This bodes well for Bangladesh that discussions with the International Monetary Fund (IMF) over the stalled $5.5 billion loan programme have resumed amid manifold economic challenges, which have been further aggravated by the recent escalation of the US and Israel's onslaught on Iran. This has led to the closure of the Strait of Hormuz, disrupting fuel supplies across the world.
As a result, Bangladesh has been hit hard, as nearly 70 percent of the country's fuel imports pass through this channel from the Middle Eastern countries. Additionally, a lion's share of our remittance inflows comes from the region, which is now under constant missile attacks by Iran due to the hosting of US bases.

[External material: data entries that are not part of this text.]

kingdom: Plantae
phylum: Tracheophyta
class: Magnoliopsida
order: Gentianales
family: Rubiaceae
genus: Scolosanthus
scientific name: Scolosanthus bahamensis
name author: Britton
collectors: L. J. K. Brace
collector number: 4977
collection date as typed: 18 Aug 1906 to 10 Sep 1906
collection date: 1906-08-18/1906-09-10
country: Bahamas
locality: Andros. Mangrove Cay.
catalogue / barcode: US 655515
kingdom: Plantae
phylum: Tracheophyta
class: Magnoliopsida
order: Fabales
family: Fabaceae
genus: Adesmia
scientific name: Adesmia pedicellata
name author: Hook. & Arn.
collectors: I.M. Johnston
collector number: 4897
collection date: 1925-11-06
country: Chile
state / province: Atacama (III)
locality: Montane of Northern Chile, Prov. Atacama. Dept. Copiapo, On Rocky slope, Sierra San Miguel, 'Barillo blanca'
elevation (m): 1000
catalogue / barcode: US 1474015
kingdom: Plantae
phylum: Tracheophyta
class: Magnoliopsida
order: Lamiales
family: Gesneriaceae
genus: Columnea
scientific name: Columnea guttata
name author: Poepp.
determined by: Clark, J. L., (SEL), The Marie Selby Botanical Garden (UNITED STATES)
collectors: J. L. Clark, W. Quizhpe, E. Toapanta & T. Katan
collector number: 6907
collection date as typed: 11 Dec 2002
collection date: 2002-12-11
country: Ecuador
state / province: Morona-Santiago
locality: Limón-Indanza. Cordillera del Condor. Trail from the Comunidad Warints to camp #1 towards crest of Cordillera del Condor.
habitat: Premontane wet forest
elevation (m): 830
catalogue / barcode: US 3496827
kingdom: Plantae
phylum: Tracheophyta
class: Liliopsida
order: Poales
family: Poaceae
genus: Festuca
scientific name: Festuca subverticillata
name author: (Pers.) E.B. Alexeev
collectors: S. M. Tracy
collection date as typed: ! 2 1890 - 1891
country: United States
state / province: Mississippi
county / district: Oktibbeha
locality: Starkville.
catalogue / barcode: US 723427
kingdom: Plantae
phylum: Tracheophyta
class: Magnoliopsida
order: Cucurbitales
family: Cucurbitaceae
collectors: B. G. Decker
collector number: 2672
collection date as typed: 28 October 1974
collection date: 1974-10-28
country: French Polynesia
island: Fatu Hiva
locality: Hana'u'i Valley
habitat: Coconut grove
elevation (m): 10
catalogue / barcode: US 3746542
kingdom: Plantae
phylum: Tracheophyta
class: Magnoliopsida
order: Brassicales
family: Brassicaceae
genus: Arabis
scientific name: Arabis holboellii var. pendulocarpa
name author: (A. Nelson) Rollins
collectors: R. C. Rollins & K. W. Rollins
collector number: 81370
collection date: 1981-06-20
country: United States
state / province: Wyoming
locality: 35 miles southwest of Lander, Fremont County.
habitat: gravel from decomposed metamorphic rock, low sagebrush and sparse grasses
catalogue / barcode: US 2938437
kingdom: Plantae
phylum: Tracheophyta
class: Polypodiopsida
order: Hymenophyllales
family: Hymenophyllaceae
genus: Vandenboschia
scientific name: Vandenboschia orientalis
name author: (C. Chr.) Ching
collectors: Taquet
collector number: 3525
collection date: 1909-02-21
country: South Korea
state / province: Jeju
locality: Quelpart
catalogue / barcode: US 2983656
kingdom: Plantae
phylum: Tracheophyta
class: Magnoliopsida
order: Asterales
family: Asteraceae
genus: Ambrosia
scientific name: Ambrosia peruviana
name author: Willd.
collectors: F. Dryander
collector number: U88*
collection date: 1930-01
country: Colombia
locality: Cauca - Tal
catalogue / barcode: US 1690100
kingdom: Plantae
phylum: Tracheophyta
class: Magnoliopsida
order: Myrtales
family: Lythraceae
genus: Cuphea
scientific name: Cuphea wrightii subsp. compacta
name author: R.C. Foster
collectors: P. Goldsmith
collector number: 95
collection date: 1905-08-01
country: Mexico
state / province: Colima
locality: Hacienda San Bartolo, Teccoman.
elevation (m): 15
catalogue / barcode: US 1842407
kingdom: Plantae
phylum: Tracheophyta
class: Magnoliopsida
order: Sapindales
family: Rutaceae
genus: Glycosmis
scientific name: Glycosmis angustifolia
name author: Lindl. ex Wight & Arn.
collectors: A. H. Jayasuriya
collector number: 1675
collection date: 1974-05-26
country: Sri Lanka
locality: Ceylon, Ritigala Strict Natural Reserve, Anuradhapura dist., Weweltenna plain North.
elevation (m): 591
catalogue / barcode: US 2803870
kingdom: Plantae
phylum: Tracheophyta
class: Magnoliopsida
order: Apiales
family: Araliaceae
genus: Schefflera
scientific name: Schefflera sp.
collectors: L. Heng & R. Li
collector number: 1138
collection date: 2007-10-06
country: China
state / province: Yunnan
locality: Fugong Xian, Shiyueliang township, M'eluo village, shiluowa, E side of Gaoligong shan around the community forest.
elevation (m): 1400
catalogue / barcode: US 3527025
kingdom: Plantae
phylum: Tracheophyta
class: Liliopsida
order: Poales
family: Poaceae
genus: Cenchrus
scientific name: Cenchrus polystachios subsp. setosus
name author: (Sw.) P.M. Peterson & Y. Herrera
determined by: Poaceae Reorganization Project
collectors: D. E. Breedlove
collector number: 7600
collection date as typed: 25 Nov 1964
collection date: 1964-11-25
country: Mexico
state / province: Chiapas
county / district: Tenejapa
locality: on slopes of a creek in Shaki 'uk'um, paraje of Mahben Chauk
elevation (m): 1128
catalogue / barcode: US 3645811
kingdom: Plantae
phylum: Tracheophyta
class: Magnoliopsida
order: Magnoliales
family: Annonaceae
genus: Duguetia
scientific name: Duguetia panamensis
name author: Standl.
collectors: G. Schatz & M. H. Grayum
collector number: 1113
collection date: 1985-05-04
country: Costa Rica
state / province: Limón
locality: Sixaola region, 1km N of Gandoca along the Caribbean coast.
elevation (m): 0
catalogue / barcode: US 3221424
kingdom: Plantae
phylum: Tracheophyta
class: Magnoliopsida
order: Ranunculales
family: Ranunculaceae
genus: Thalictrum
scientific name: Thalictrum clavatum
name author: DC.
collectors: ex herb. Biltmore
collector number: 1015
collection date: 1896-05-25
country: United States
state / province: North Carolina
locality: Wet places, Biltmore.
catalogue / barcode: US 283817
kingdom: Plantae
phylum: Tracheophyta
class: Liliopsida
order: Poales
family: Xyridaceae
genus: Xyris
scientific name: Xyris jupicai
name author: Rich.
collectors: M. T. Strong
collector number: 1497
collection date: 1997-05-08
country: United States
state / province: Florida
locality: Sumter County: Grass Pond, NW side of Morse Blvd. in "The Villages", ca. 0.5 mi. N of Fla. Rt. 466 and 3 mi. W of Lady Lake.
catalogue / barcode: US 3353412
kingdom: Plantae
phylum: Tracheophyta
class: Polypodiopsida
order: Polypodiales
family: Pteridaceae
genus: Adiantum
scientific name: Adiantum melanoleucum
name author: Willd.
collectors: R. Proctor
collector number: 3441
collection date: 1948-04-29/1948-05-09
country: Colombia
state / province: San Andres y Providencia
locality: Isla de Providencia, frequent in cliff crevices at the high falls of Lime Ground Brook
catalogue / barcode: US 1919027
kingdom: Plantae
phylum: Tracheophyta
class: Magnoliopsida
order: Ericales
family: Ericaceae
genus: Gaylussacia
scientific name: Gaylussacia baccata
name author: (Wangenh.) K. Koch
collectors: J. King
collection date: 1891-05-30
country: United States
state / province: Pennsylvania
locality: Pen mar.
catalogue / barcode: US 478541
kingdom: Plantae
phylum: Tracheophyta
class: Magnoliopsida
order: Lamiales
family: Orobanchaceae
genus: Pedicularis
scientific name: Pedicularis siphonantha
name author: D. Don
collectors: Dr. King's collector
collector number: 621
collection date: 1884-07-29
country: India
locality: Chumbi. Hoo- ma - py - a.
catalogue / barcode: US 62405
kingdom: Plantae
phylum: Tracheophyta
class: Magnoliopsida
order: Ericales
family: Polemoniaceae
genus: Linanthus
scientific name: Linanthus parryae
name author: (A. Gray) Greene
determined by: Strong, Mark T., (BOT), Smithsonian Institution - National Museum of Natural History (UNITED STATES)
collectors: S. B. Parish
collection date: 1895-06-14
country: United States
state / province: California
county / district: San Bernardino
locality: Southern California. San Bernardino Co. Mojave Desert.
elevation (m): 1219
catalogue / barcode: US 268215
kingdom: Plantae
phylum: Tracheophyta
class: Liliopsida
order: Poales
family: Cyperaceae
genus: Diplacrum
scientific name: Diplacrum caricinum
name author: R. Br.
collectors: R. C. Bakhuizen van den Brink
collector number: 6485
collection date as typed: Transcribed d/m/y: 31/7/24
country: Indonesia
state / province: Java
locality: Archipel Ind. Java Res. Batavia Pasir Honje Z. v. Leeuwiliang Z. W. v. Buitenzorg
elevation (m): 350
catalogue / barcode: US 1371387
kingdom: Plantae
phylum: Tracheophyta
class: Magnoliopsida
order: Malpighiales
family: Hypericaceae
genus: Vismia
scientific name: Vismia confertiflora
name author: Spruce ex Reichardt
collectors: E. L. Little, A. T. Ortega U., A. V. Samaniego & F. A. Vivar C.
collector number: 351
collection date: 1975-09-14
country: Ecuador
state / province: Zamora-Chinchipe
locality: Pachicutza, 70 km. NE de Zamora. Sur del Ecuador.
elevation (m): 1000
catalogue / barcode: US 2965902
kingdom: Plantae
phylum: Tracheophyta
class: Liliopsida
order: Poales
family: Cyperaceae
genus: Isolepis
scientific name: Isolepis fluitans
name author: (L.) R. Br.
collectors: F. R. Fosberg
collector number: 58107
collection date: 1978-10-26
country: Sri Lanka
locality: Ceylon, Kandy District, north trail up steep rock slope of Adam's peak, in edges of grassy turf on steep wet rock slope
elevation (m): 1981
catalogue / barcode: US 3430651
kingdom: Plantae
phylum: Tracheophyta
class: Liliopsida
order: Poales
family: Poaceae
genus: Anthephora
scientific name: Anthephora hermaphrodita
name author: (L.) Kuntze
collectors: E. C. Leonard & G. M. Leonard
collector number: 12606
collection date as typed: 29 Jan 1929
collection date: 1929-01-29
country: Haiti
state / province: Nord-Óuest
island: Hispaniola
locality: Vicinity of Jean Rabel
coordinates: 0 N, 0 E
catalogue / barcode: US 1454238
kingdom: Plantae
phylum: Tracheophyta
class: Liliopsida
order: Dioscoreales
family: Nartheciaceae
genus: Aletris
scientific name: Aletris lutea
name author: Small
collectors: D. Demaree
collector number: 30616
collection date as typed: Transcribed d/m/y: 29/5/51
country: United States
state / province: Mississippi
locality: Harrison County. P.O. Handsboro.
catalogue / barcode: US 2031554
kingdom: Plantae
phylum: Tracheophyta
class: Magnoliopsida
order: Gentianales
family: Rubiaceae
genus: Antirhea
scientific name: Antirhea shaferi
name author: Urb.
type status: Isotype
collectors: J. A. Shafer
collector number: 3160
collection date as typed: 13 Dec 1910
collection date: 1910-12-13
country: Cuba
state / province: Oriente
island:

Against this backdrop, the visit of the IMF delegation led by Krishna Srinivasan to Dhaka raises hope of shoring up our economy at this critical juncture. The IMF team called on Prime Minister Tarique Rahman on Tuesday and focused on Bangladesh's reform agenda and the challenges facing the economy, particularly amid ongoing global uncertainty and geopolitical tensions.
However, the IMF's renewed engagement, after months of pause since the fifth review in November, offers an opportunity to rekindle expectations for the release of the remaining funds. But this is likely to depend on Dhaka's commitment to economic reforms.
If reform commitments proceed well, Bangladesh may receive a $1.3 billion tranche from the IMF by June. The key reforms include moving towards a more market-based exchange rate, strengthening revenue mobilisation, reducing subsidies and addressing vulnerabilities in the banking sector.
The positive aspect is that the present government has acknowledged the prolonged economic weaknesses. Years of vulnerabilities in the financial sector, inefficiencies in revenue mobilisation and distortions in the exchange rate regime have compounded the current strain. The IMF's reform agenda is neither new nor unexpected, but there has been tardiness or a lack of implementation.
Now, Bangladesh must demonstrate its willingness to undertake difficult but necessary reforms. A market-based exchange rate, for instance, would improve transparency and investor confidence, even if it brings short-term discomfort. Similarly, rationalising subsidies, especially in the energy sector, can ease fiscal pressure, though it requires careful targeting to protect the most vulnerable.
Encouragingly, recent indicators such as stable commodity prices during Ramadan, the smooth functioning of the government and timely wage payments in the garment sector suggest a degree of short-term economic stability. However, the government should not become complacent due to this temporary stability, particularly in the banking and financial systems.
How Bangladesh acts to implement its reform commitments remains to be seen. More importantly, the IMF offers Bangladesh an opportunity to signal its seriousness in pursuing reforms. Much will depend on how convincingly the government can align its policy actions with its stated intentions.
Bangladesh's economic resilience has been tested before, and it has often emerged stronger. We believe that the new government will be able to carry out the IMF-prescribed reforms.